Hati Rahwana kemudian berbunga-bunga, wajahnya menjadi cerah, kemudian memerah. Kegundahannya akan kebosanan telah hilang, kini ia telah merasakan cinta yang tidak pernah ia jumpai semasa hidupnya.
Mentari bersinar, Dewa Surya menyapa, pagi menjelang, Rahwana bangun, dipipinya menempel beberapa butir pasir, wajahnya cerah bahagia, dalam hatinya ia berkata. “mungkin aku harus ganti peran, mungkin aku harus berhenti menjadi Rahwana, jadi nelayan saja”
Tapi.. gadis itu hilang, menghilang tanpa jejak, Rahwana bingung dan bimbang, apakah kemarin ia mimpi, atau sedang digoda kuntilanak. Penuh kebingungan ia kembali ke alengka.
Sekembalinya kekerajaan, Rahwana kembali ke posisi semula, duduk diam didingahsana dan berpangku tangan, semua ajudan hanya diam dan tak berbuat apa-apa, saudara-saudaranyapun demikian.
Setahun Rahwana duduk termenung bertanya-tanya sambil mengadah kelangit, bukankah hidup ini sungguh aneh, kandang mimpi serasa kenyataan, kadang sebaliknya kenyataan seperti mimpi, kadang hati ingin kenyataan seperti mimpi, kadang hati ingin mimpi seperti kenyataan. Hidup ini benar-benar dibingungkan oleh keinginan, namun, apakah salah jika seorang menginginkan cinta yang sesungguhnya?
Pagi-pagi seperti biasanya Rahwana ngopi di warung belakang istana, duduk bersilah kaki, dan membaca Koran pagi, serta mengumpat-ngumpat gak jelas tentang keadaan Negara tetangga yang semakin makmur disebelah, sedangkan negaranya belum makmur-makmur juga, demo dimana-mana, pejabat banyak korupsinya, bahkan Rahwana sepertinya tak ditakuti walau kepalanya ada sepuluh.
Sesosok perempuan bersarung surban membawa bayi berbungkus kain putih mengagetkan seisi warung yang tiba-tiba berdiri didepan warung. Rahwana hanya memandanginya penuh tanya, mungkin ia ibu-ibu mau mencari sumbangan untuk anaknya atau sanaknya atau apalah.

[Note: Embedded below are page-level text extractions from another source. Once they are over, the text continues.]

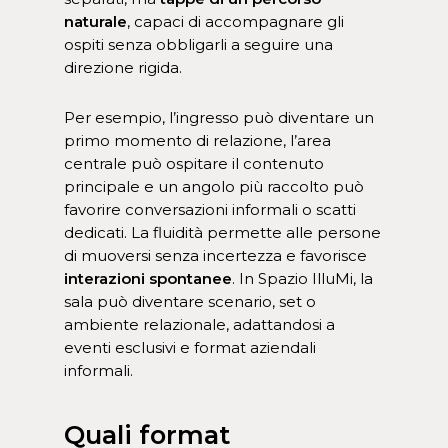
naturale
, capaci di accompagnare gli
ospiti senza obbligarli a seguire una
direzione rigida.
Per esempio, l’ingresso può diventare un
primo momento di relazione, l’area
centrale può ospitare il contenuto
principale e un angolo più raccolto può
favorire conversazioni informali o scatti
dedicati. La fluidità permette alle persone
di muoversi senza incertezza e favorisce
interazioni spontanee
. In Spazio IlluMi, la
sala può diventare scenario, set o
ambiente relazionale, adattandosi a
eventi esclusivi e format aziendali
informali.
Quali format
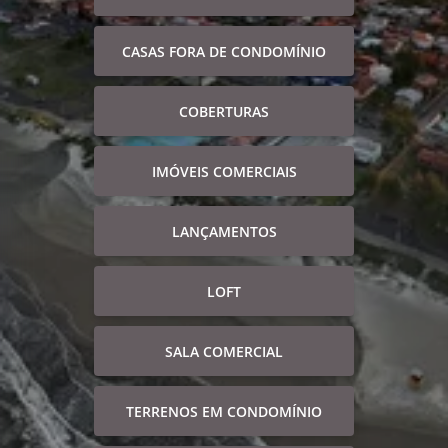
CASAS FORA DE CONDOMÍNIO
COBERTURAS
IMÓVEIS COMERCIAIS
LANÇAMENTOS
LOFT
SALA COMERCIAL
TERRENOS EM CONDOMÍNIO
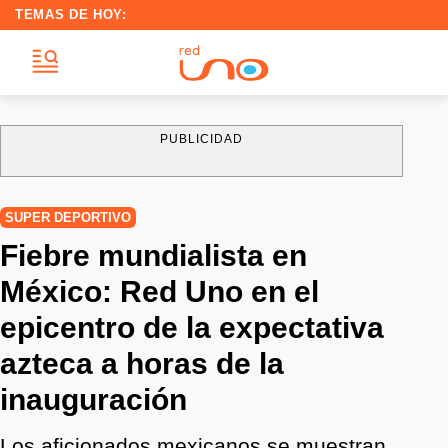
TEMAS DE HOY:
PUBLICIDAD
SUPER DEPORTIVO
Fiebre mundialista en
México: Red Uno en el
epicentro de la expectativa
azteca a horas de la
inauguración
Los aficionados mexicanos se muestran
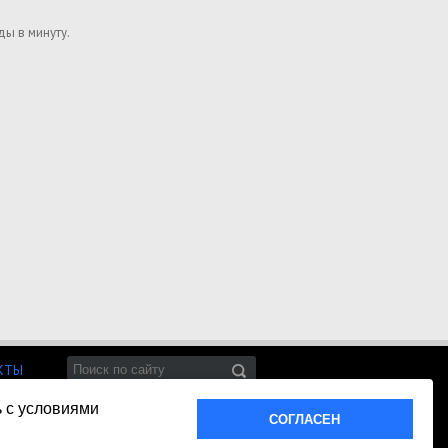
ы в минуту.
КТЫ
ь с условиями
СОГЛАСЕН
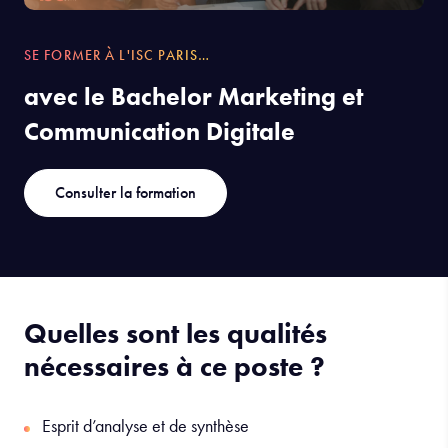
SE FORMER À L'ISC PARIS…
avec le Bachelor Marketing et
Communication Digitale
Consulter la formation
Quelles sont les qualités
nécessaires à ce poste ?
Esprit d’analyse et de synthèse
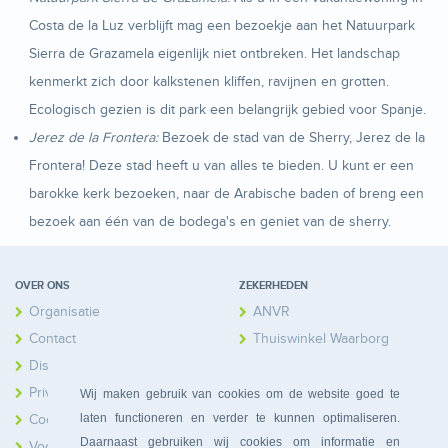
Costa de la Luz verblijft mag een bezoekje aan het Natuurpark
Sierra de Grazamela eigenlijk niet ontbreken. Het landschap
kenmerkt zich door kalkstenen kliffen, ravijnen en grotten.
Ecologisch gezien is dit park een belangrijk gebied voor Spanje.
Jerez de la Frontera:
Bezoek de stad van de Sherry, Jerez de la
Frontera! Deze stad heeft u van alles te bieden. U kunt er een
barokke kerk bezoeken, naar de Arabische baden of breng een
bezoek aan één van de bodega's en geniet van de sherry.
OVER ONS
ZEKERHEDEN
Organisatie
ANVR
Contact
Thuiswinkel Waarborg
Disclaimer
Calamiteitenfonds
Privacy
Wij maken gebruik van cookies om de website goed te
laten functioneren en verder te kunnen optimaliseren.
Cookies
Daarnaast gebruiken wij cookies om informatie en
Voorwaarden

Perempuan itu menghampiri Rahwana, kemudian menyerahkan bayi itu kepadanya, Rahwana kaget dan bingung bukan kepalang, perempuan itu membuka surbannya sedikit dan memperlihatkan wajahnya, ia adalah gadis yang ditemuinya dipantai, kemudia berbisik dengn lembut “ini anakmu, aku tak bisa merawatnya, keluargaku tak akan mengijinkanku”. Kemudian menghilang bersama cahaya.
Rahwana bengong, seisi warung juga bengong, semua bengong kecuali kucing liar yang sedang asyik makan tempe goreng di meja.